(Dataset entries)
┄┄┄┄┄┄┄┄┄┄┄┄┄┄┄┄┄┄┄┄

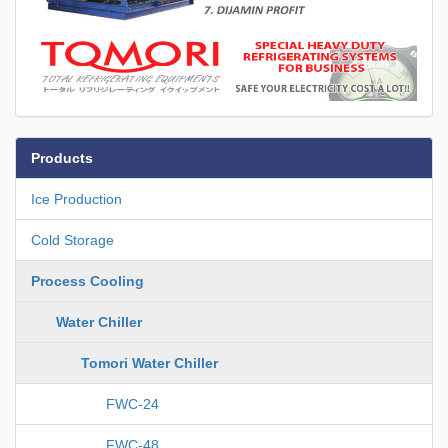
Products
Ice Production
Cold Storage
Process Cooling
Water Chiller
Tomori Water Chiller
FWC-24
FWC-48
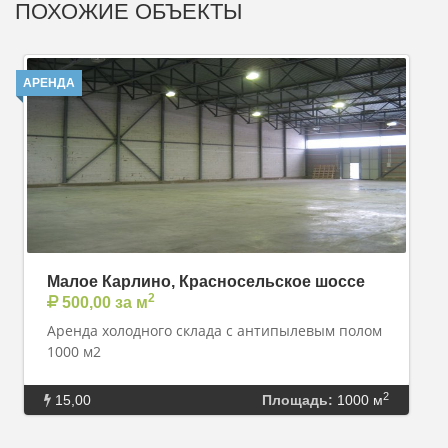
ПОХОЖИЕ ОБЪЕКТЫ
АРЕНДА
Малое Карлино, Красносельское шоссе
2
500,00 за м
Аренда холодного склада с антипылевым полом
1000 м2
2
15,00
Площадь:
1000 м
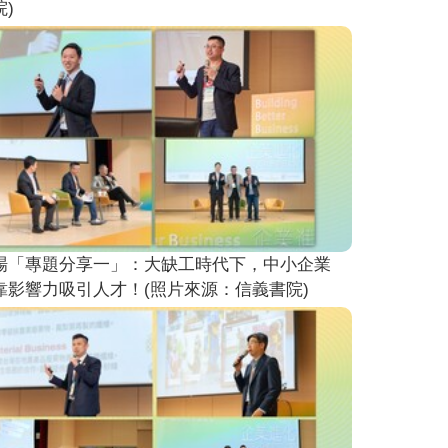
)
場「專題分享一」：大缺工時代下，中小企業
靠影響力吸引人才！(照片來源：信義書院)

┄┄┄┄┄┄┄┄┄┄┄┄┄┄┄┄┄┄┄┄

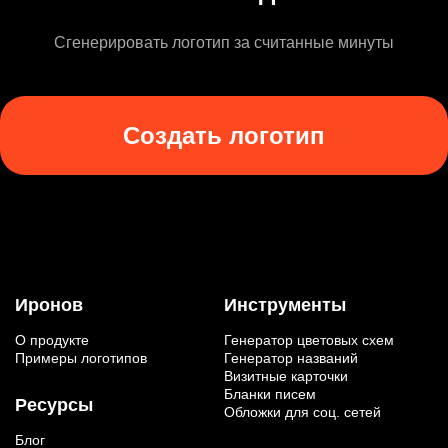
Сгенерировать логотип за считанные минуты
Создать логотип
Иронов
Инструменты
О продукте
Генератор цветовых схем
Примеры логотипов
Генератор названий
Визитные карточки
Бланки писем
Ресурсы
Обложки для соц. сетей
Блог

┄┄┄┄┄┄┄┄┄┄┄┄┄┄┄┄┄┄┄┄

* [Prompt]:
Extract every line above containing the word "Chiller".

* [Result below]:
Water Chiller
Tomori Water Chiller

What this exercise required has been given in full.